Suddenly she interjects, “When talking about this subject, please don’t say BAM!”
Her lips curl slightly upward as the rest of the class laughs. And the talk about nuclear warfare and tensions in the Middle East continues.
Professor of Political Science Lenore Martin is not the kind of woman most would expect to be knowledgeable on Middle Eastern studies; even she admits that she stumbled into it.
“A person who studies the Middle East would [normally] have the language, a deep understanding of the religion, and a deep understanding of the culture,” she said. “I had to do a lot of that myself; I still don’t have the language. I never had the opportunity to take an enormous amount of time [on it].”
Prior to the Iranian revolution in 1979, Martin was finishing her doctoral thesis on boundary disputes in the Persian Gulf and could sense a storm brewing in the Middle East.
“When someone is working on their dissertation, they know it better than anybody else,” she said. “And I kept saying to my husband, there’s going to be a war, there’s going to be a war between Iran and Iraq.”
Following the completion of her thesis, Martin’s first editorial, “For a Gulf NATO,” was published in The New York Times on Oct. 9, 1980.
From that moment on, she was catapulted into Middle East studies. Martin has traveled extensively; the only three regions she has yet to visit are North Africa, Saudi Arabia and Qatar.
In 1991, she traveled to Iran to speak at a conference during the height of the Gulf War. She was originally the only woman invited until an Iranian woman was added as well. Before leaving the United States, Martin learned to tie a headscarf from a Saudi student at Emmanuel. Once she arrived in Iran and met the other female attendee, she realized the cultural differences ran much deeper.

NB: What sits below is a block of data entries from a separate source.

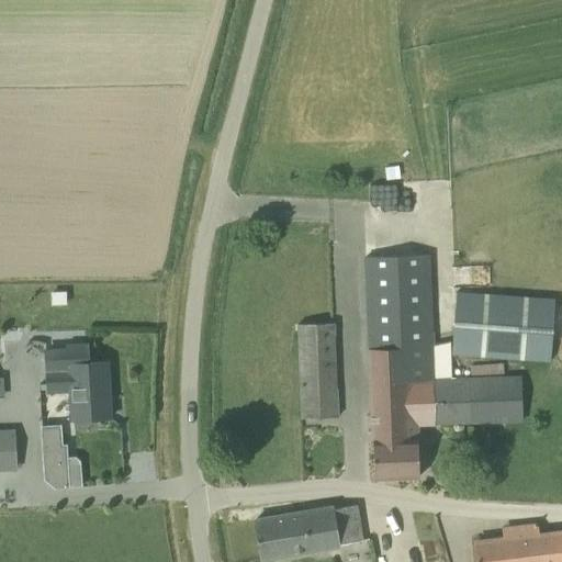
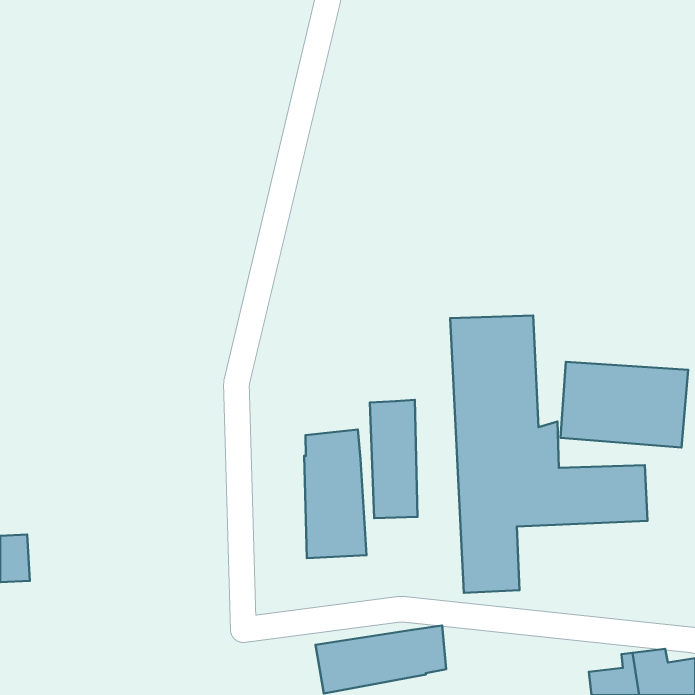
building: [45,345,111,431] -> none
building: none -> [304,430,367,558]
building: [41,425,69,488] -> none

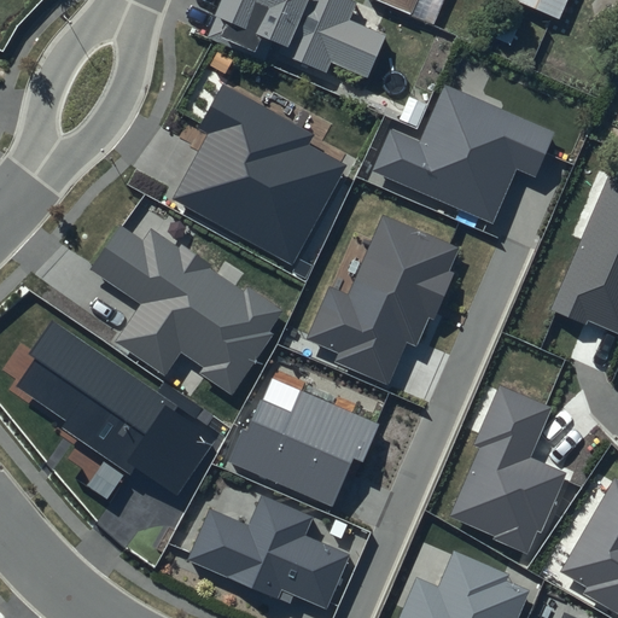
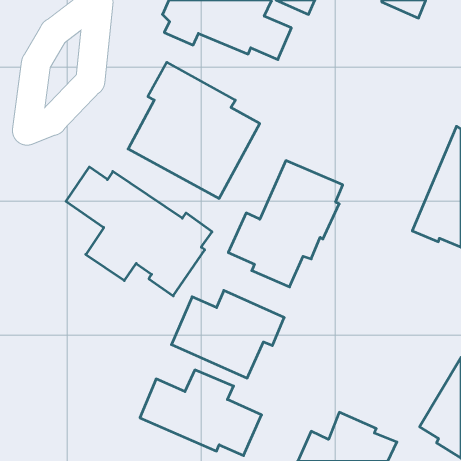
building: [372,83,555,223] -> none
building: [17,319,217,495] -> none
building: [449,386,565,553] -> none

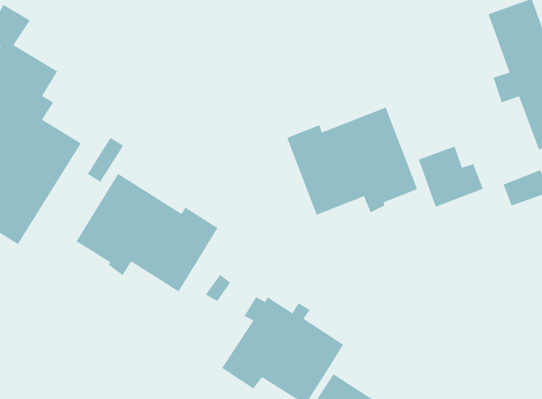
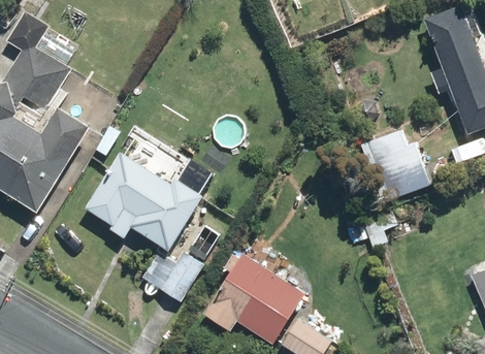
building: [286,107,418,216] -> none
building: none -> [139,251,202,301]

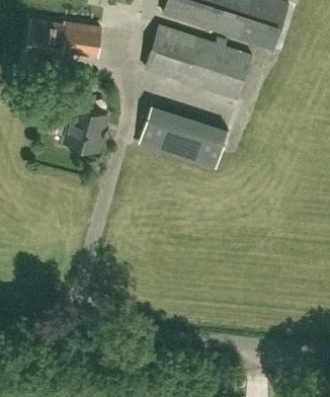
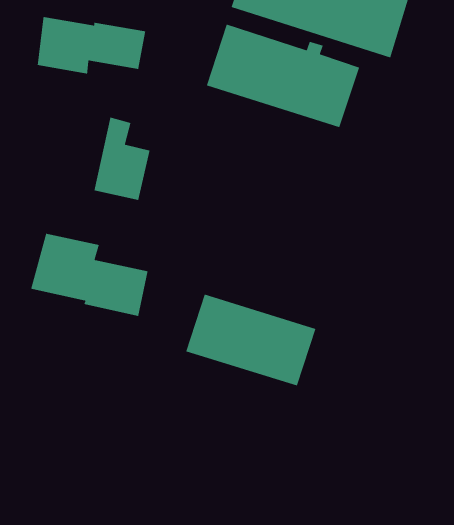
building: [133,99,224,164] -> [185,294,316,387]
building: none -> [30,233,148,317]

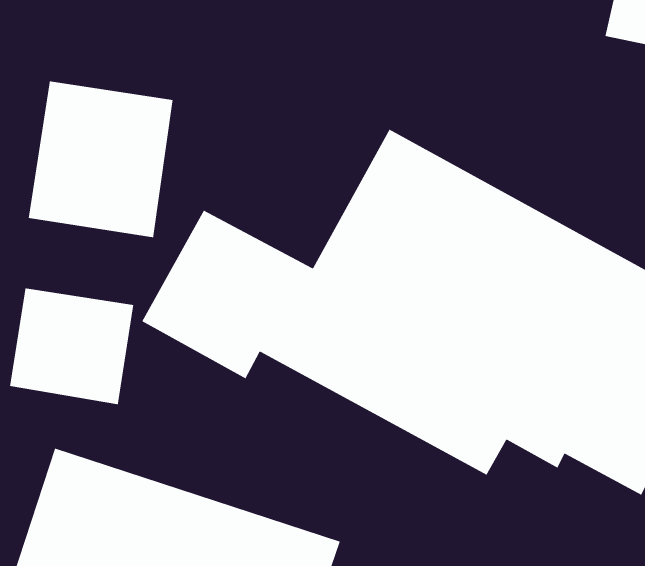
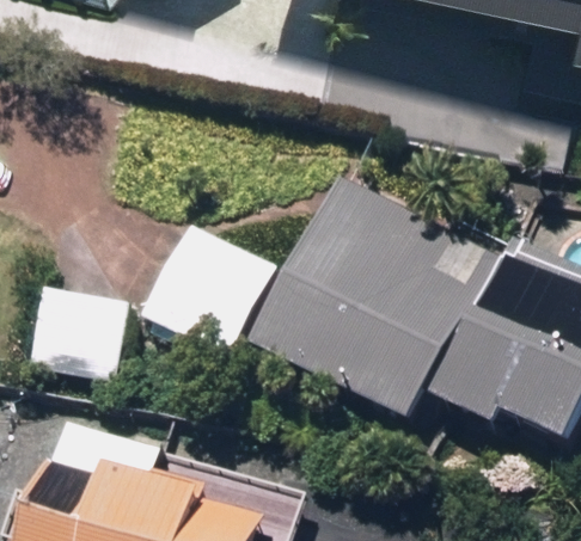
building: [28,80,174,238] -> none

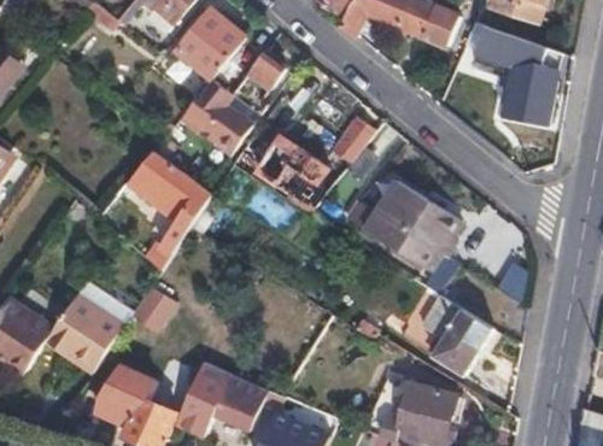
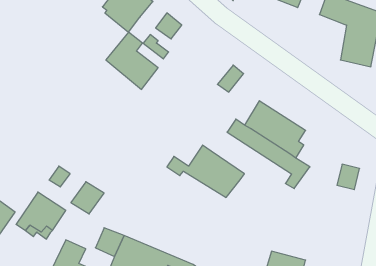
building: [232,136,339,209] -> [167,145,244,197]
building: [127,152,211,271] -> none
building: [420,297,490,372] -> none

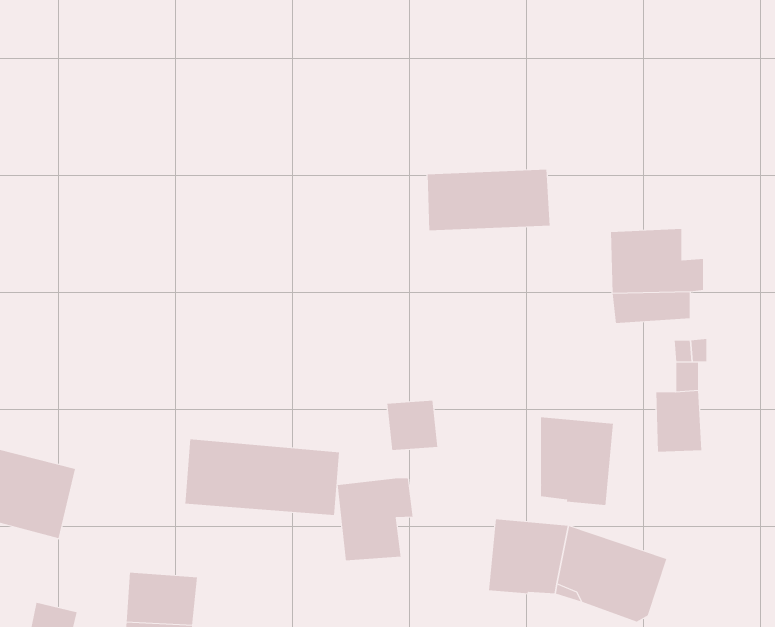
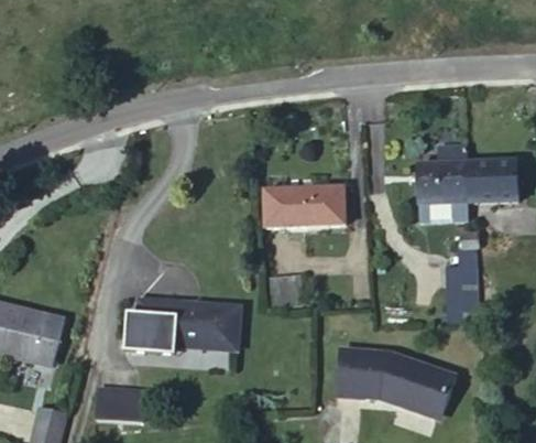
building: [427,169,550,231] -> [264,185,346,226]
building: none -> [464,158,519,199]
building: [540,417,613,506] -> none
building: [337,477,413,561] -> none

“Even her hands were covered… and she spoke in a very soft voice,” she remembered. “And I told her, you have to speak up.”
While there, Martin arranged to attend all the events, including dinners, although men and women in Iran customarily dine separately. She brought back a banner depicting the faces of Ayatollah Khomeini and Ayatollah Khamenei, the former and current leaders of Islam in Iran.
One of Martin’s most recent achievements was her appointment as Louise Doherty Wyant Professor at Emmanuel. Usually, the position is offered to a humanities expert outside of the Emmanuel community.
“I was very honored to be asked and to be invited from within the faculty,” she said.
As the Wyant professor, Martin only teaches one course a semester, allowing her more time for writing and research. As part of this position, she also arranges to have a “compelling speaker” come to campus each semester. This semester, the speaker will be Dan Ariely, an Israeli-American professor of psychology and behavioral economics who will come to campus on April 19.
This semester will be Martin’s last as the Louise Doherty Wyant Professor, as she was awarded the position in January 2010.
Despite her 40 years as a professor, Martin is incredibly humble for a person in her position. When a maintenance worker recently stopped by her office to check that a piece of artwork had been delivered and hung correctly and asked Martin, “Are you happy with it?” She looked at the piece thoughtfully and added, “I think it looks perfect. Thank you so much for that.”
“You’re welcome. Anytime,” the worker replied with a small smile.
“Don’t say anytime,” she joked. “How many times have you moved me already?”